Building our first Dapr sample

It is time to see Dapr in action: we are going to build a web API that returns a hello world message. I chose to base all my samples in the C:\Repos\dapr-samples\ folder, and I created a C:\Repos\dapr-samples\chapter01 folder for this first sample. We'll take the following steps:

1. Let's start by creating a Web API .NET project, as follows:

   PS C:\Repos\dapr-samples\chapter01> dotnet new webapi -o dapr.microservice.webapi

2. Then, we add the reference to the Dapr SDK for ASP.NET. The current version is 1.1.0. You can look for the package versions on NuGet at https://www.nuget.org/packages/Dapr.Actors.AspNetCore with the dotnet add package command, as illustrated in the following code snippet:

   PS C:\Repos\dapr-samples\chapter01> dotnet add package Dapr.AspNetCore --version 1.1.0

3. We need to apply some changes to the template we used to create the project. These are going to be much easier to do via VS Code—with the <directory>\code . command, we open it in the scope of the project folder.
4. To support Dapr in ASP.NET, I made a few changes to the code. In Startup.cs, I changed the ConfigureServices method to services.AddControllers().AddDapr();.

   In Configure, I also added endpoints.MapSubscribeHandler();. This is not necessary for our sample, as we will not use the pub/sub features of Dapr. Nevertheless, it is better to have it in mind as the base set of changes you need to apply to a default ASP.NET project.

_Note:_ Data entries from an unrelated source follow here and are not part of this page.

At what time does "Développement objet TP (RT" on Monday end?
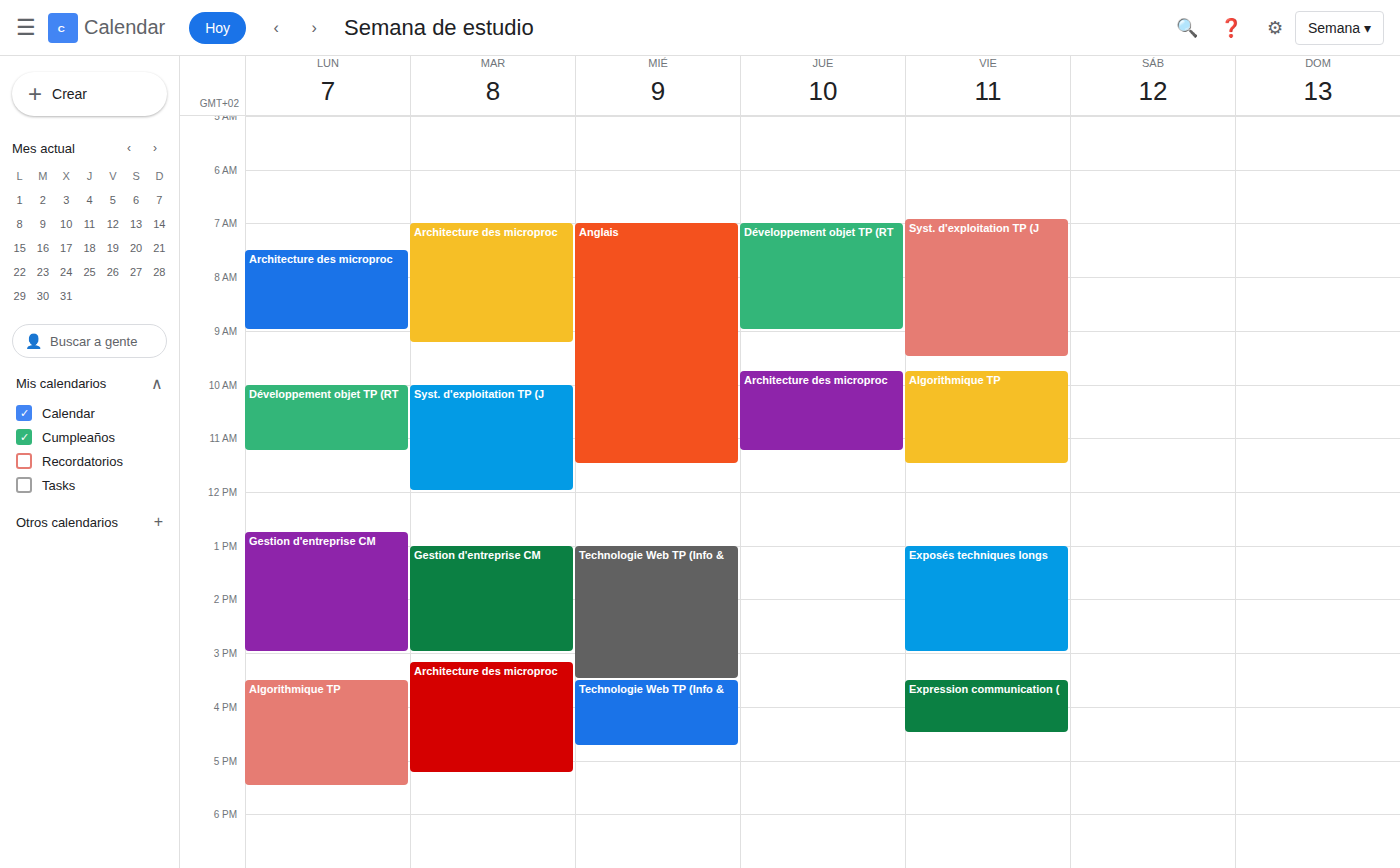
11:15 AMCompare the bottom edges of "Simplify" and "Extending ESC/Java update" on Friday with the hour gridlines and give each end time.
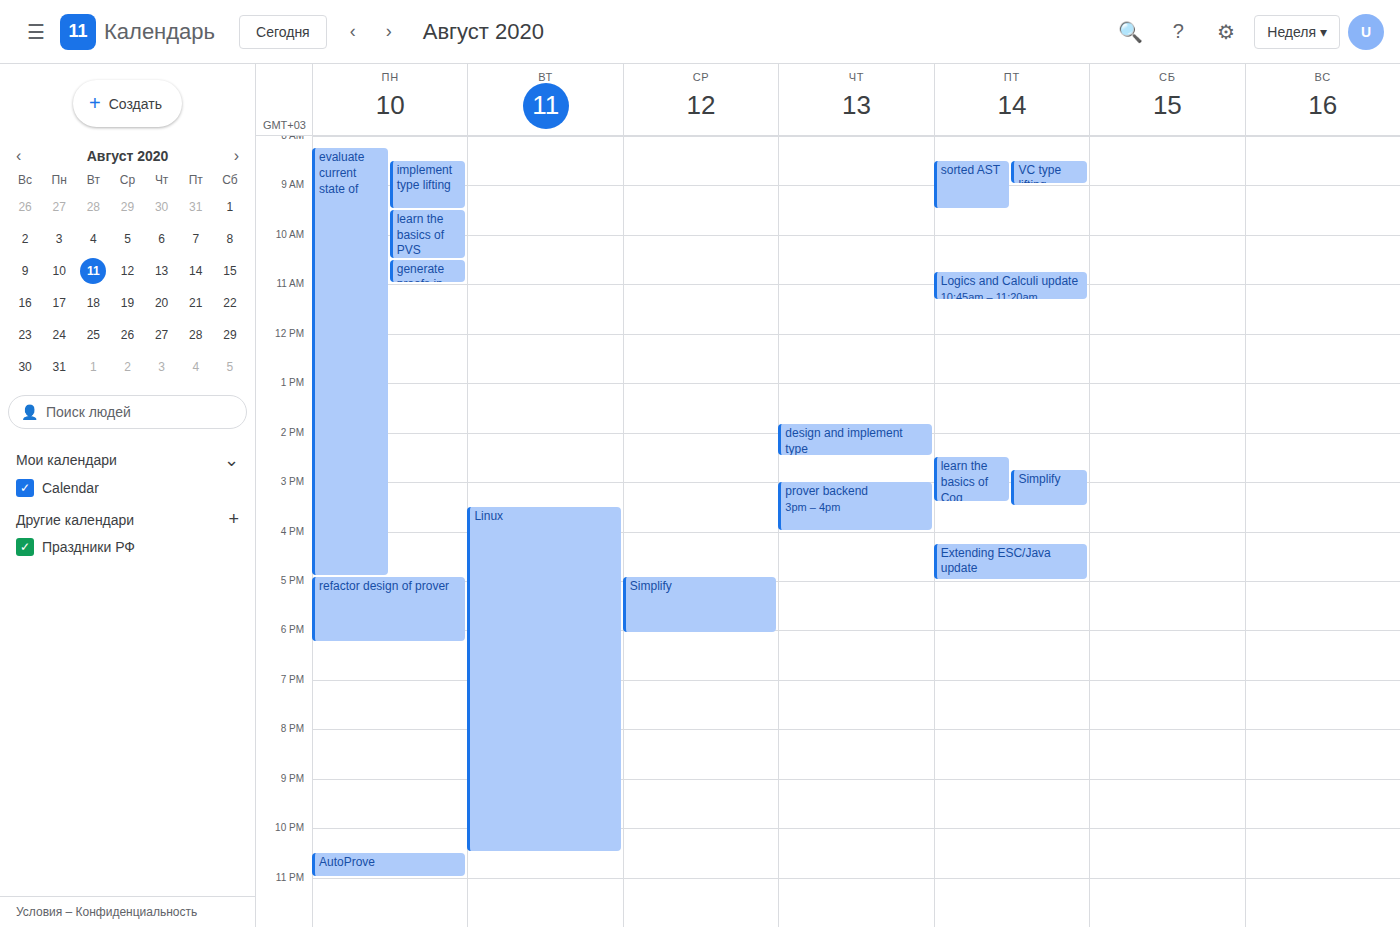
"Simplify": 15:30, halfway between the 15:00 and 16:00 lines. "Extending ESC/Java update": 17:00, exactly on the 17:00 line."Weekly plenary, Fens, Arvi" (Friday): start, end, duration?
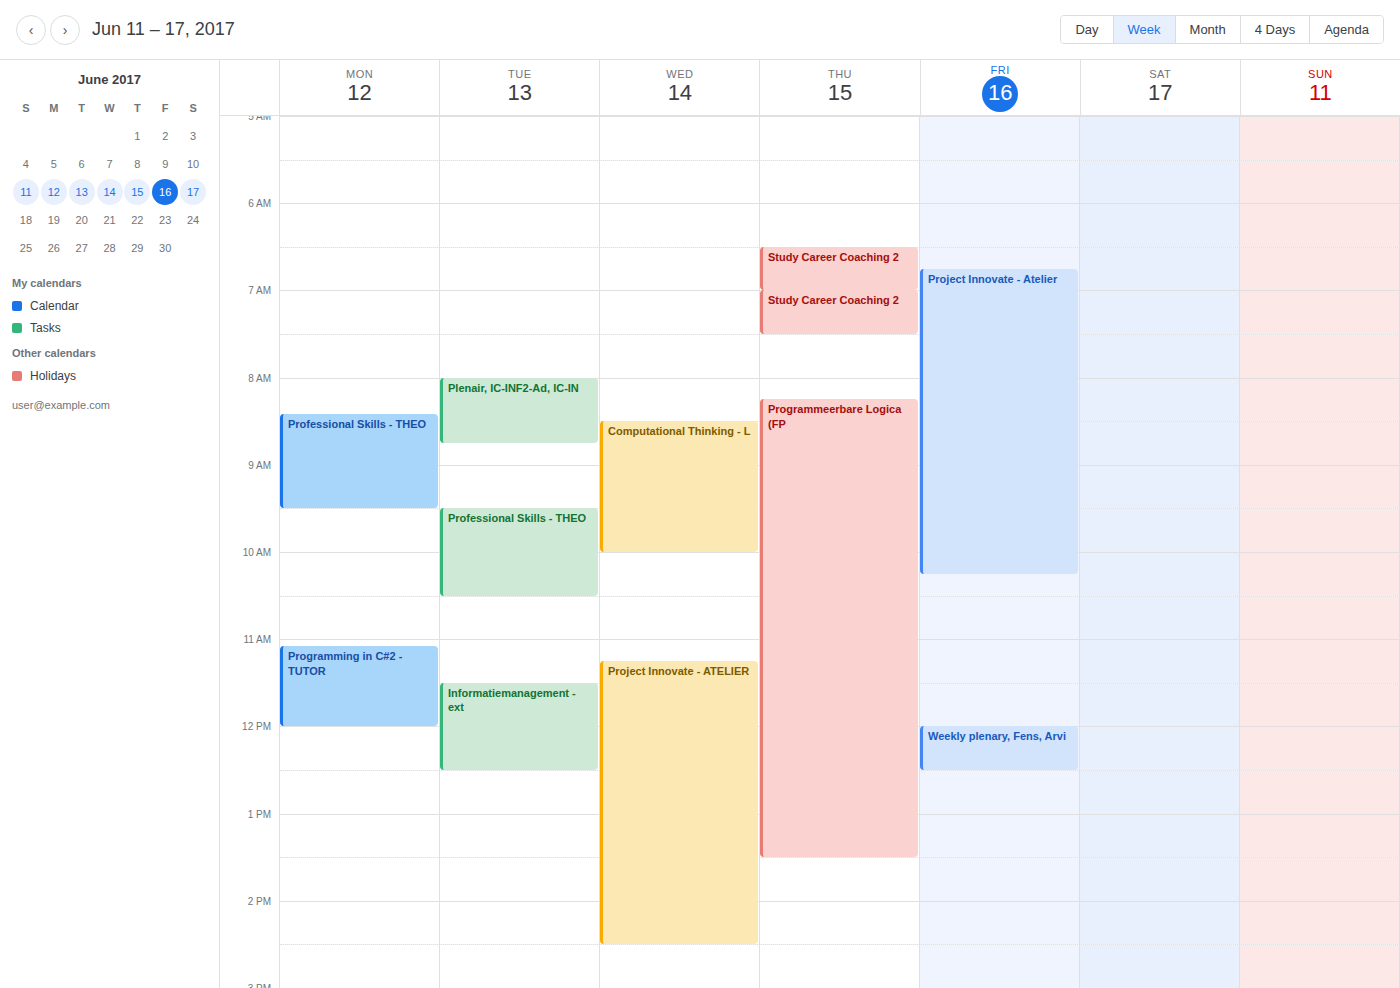
12:00 PM to 12:30 PM, 30 minutesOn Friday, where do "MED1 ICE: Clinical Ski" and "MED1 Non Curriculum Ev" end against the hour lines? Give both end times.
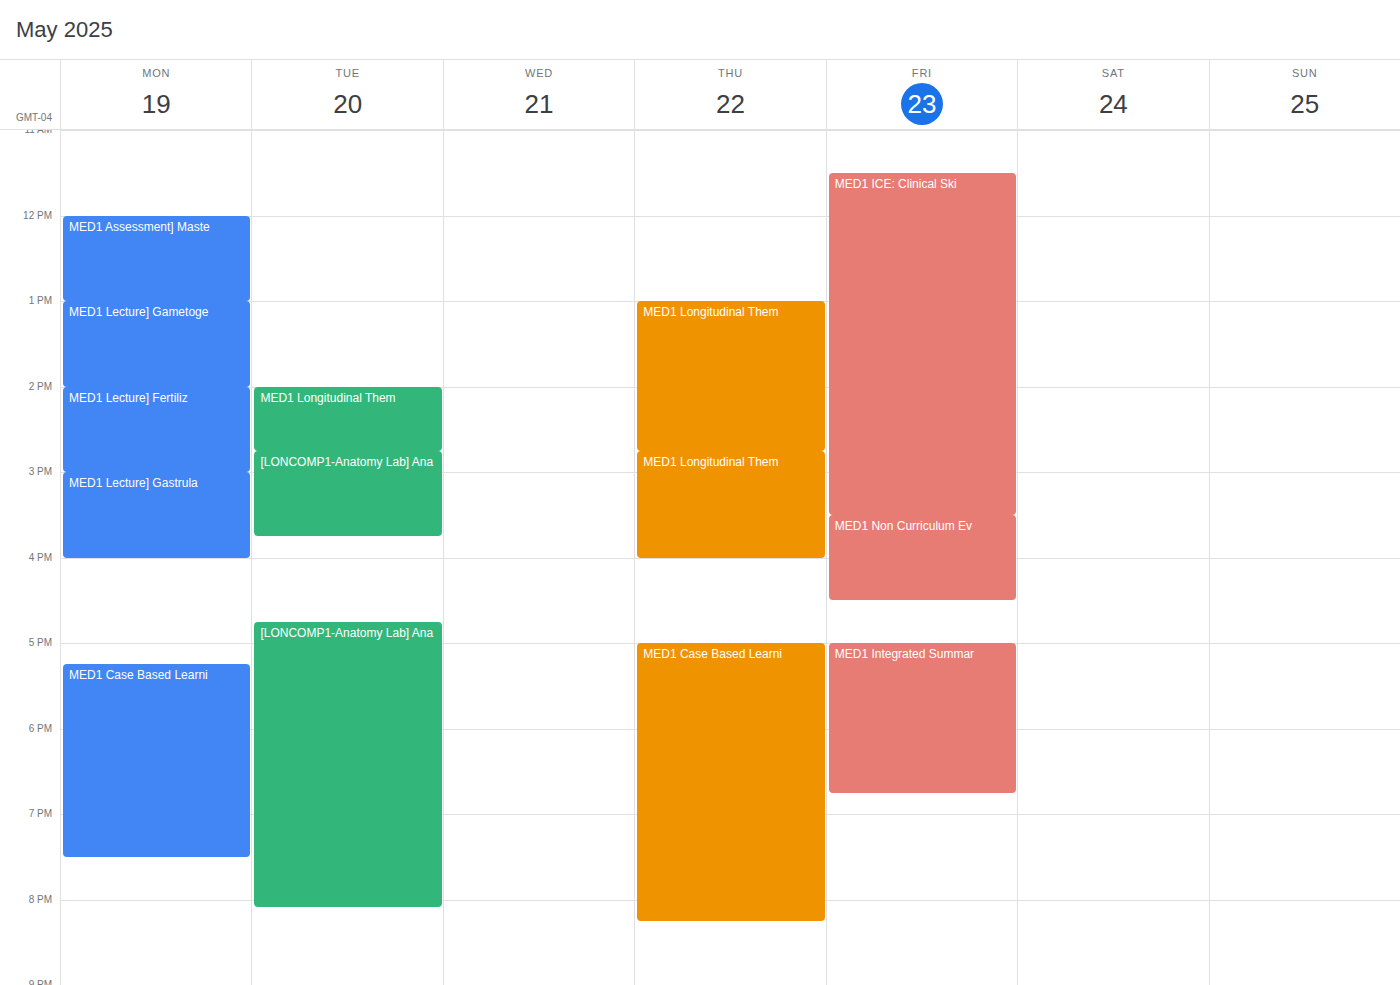
"MED1 ICE: Clinical Ski": 3:30 PM, halfway between the 3 PM and 4 PM lines. "MED1 Non Curriculum Ev": 4:30 PM, halfway between the 4 PM and 5 PM lines.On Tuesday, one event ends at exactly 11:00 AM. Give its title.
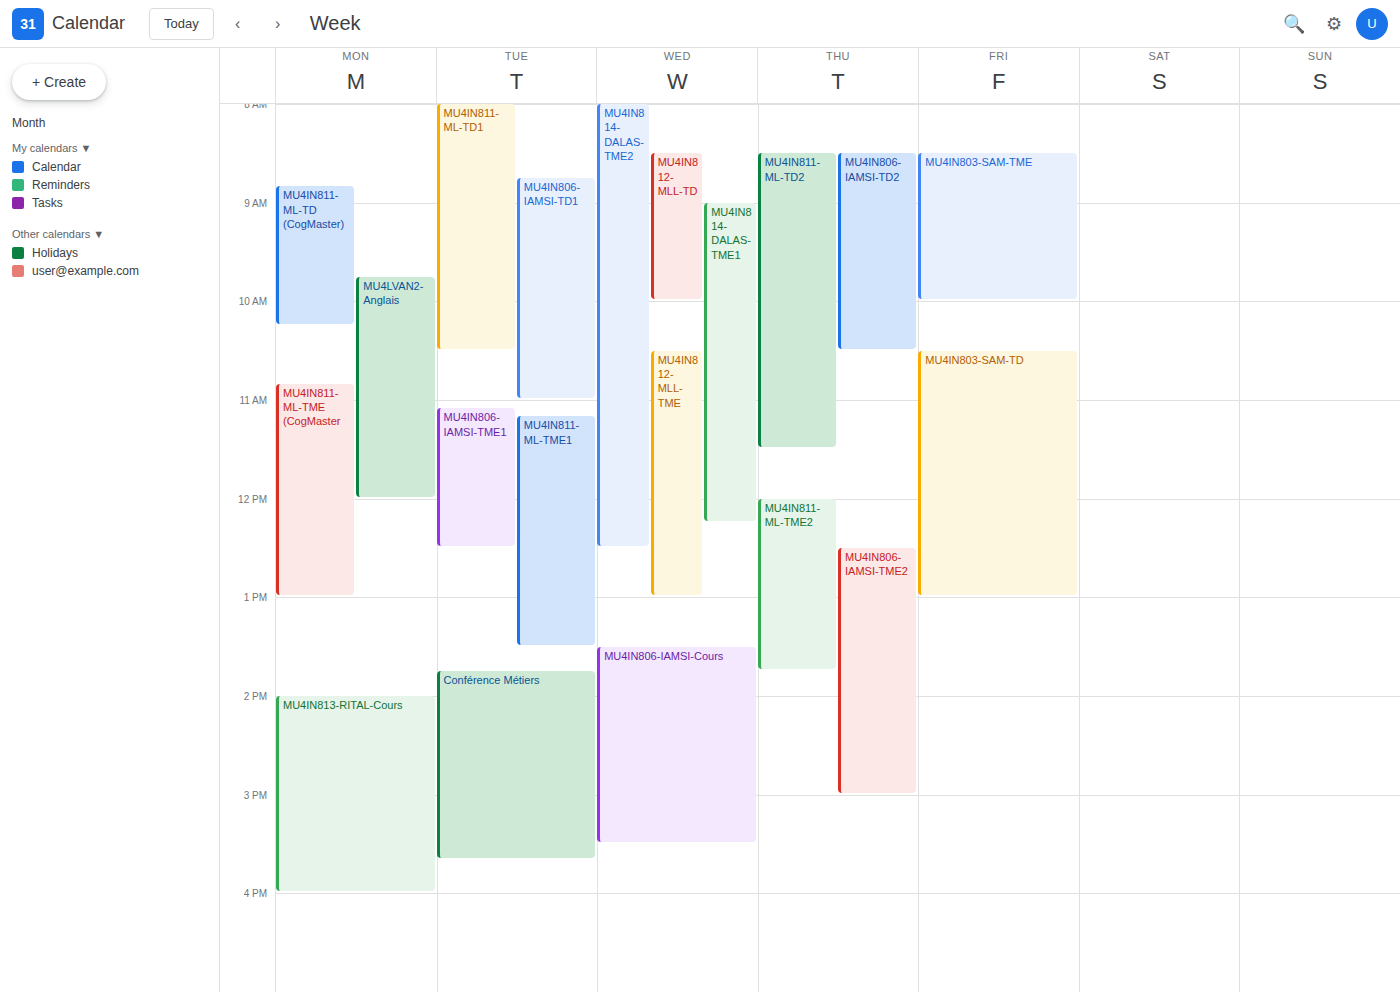
"MU4IN806-IAMSI-TD1"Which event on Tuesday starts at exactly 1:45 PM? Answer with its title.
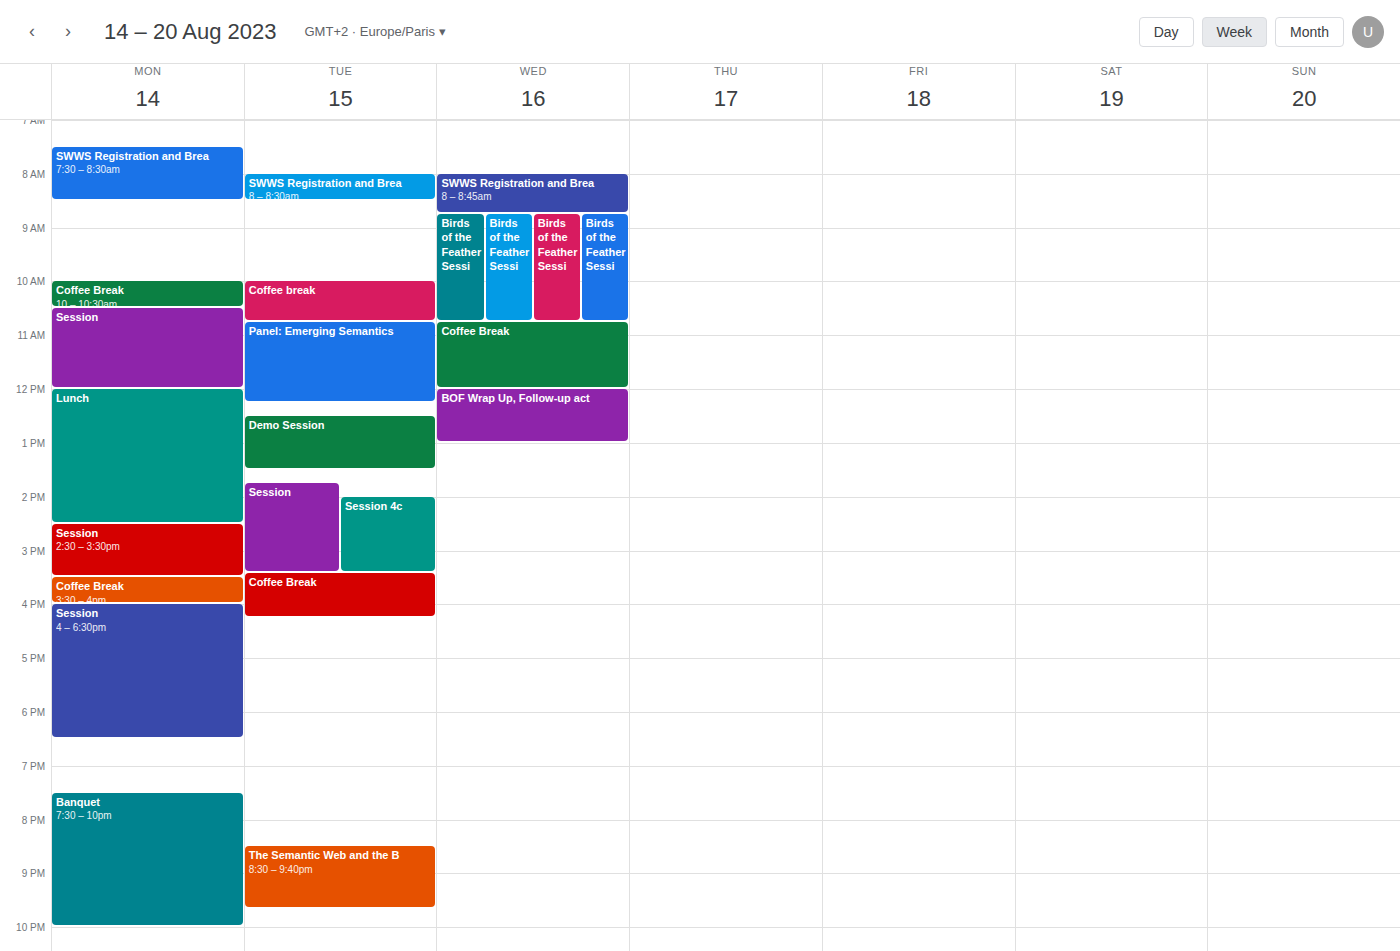
"Session"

   Finally, in order to simplify the code, I removed app.UseHttpsRedirection();.

   Here is the modified code of the Startup.cs class:

   using Microsoft.AspNetCore.Builder;
   using Microsoft.AspNetCore.Hosting;
   using Microsoft.Extensions.Configuration;
   using Microsoft.Extensions.DependencyInjection;
   using Microsoft.Extensions.Hosting;
   namespace dapr.microservice.webapi
   {
       public class Startup
       {
           public Startup(IConfiguration configuration)
           {
               Configuration = configuration;
           }
           public IConfiguration Configuration { get; }
           // This method gets called by the runtime. Use //this method to add services to the container.
           public void ConfigureServices
            (IServiceCollection services)
           {
               services.AddControllers().AddDapr();
           }
           // This method gets called by the runtime. Use //this method to configure the HTTP request pipeline.
           public void Configure(IApplicationBuilder app,
             IWebHostEnvironment env)
           {
               if (env.IsDevelopment())
               {
                   app.UseDeveloperExceptionPage();
               }
               app.UseRouting();
               app.UseAuthorization();
               app.UseEndpoints(endpoints =>
               {
                   endpoints.MapSubscribeHandler();
                   endpoints.MapControllers();
               });
           }
       }
   }

   In the preceding code block, I instructed Dapr to leverage the model-view-controller (MVC) pattern in ASP.NET. Keep in mind there is an alternate approach for Dapr in ASP.NET, which does rely on routing with MapGet(...) and MapPost(...). You can see an example at https://github.com/dapr/dotnet-sdk/tree/master/examples/AspNetCore/RoutingSample.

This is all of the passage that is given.